The embattled Senate President, Dr. Bukola Saraki, yesterday, adduced reasons the 13-count criminal charge the Federal Government preferred against him before the Code of Conduct Tribunal, CCT, in Abuja, should be quashed.
Saraki, who was alleged to have falsified the assets he declared while in office as the Governor of Kwara State from 2003 to 2011, insisted that the allegations levelled against him were not different from the ones that were also slammed against the erstwhile governor of Lagos state and national leader of the All Progressives Congress, APC, Asiwaju Ahmed Bola Tinubu.
In a motion he argued through his lead counsel, Chief Kanu Agabi, SAN, Saraki, urged the Justice Danladi Umar-led CCT panel to go ahead and discharge him the same way it did for Tinubu. He noted that Tinubu was freed on the premise that FG failed to fulfil necessary condition precedents capable of conferring jurisdiction on the tribunal to hear the substantive charge against the defendant.

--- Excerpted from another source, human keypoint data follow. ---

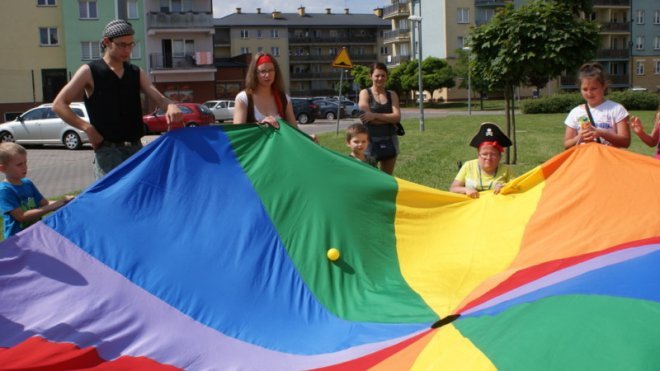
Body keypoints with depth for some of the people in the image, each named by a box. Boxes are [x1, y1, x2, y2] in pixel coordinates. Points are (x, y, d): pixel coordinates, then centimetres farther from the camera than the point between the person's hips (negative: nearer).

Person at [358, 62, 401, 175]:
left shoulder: (392, 95, 9)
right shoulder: (365, 93, 0)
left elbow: (397, 117, -6)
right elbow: (366, 118, -13)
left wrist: (375, 115, -17)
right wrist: (389, 119, -10)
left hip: (389, 141, 4)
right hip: (371, 140, -4)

Saraki said the same conditions have not also been met in the instant charge the government entered against him.
Specifically, he observed that the tribunal had in the case against Tinubu, stressed that the Code of Conduct Bureau, CCB, which recommended the prosecution, ought to have invited the defendant to clarify discrepancies in the assets he declared, before the charge was initiated.
Agabi said his client was never invited by the CCB to admit or deny the alleged irregularities that were discovered in four assets declaration forms he submitted to it.
“My lord he has not been invited up till now. That was the same reason you gave for allowing Tinubu to go home, on the ground that ten other governors were invited by the CCB to make clarifications on discrepancies in the assets they declared.
“But till now, the defendant here, who is the Senate President of this country has not been invited. It is our position that the law is not discriminatory”, Agabi submitted.
More so, Agabi queried the powers of the Attorney General of the Federation to institute the charge, a responsibility he said was legally vested on the CCB to the exclusion of any other anti-graft agency in the country.
He said the laws establishing the Bureau stipulated that any one perceived to have falsely declared his assets, must be summoned to give explanations.
“The defendant was never afforded such opportunity, not even a chance to kneel down and apologise”, Agabi stated, insisting that the charge was not only politically motivated, but also brought in bad faith. He said failure by the CCB to summon his client to give explanations was not only fatal to the charge but indicated a presumption of regularity in favour of the defendant. Maintaining that his client was denied fair hearing, Agabi contended that Saraki’s fresh application was totally different from what was earlier decided by the Supreme Court.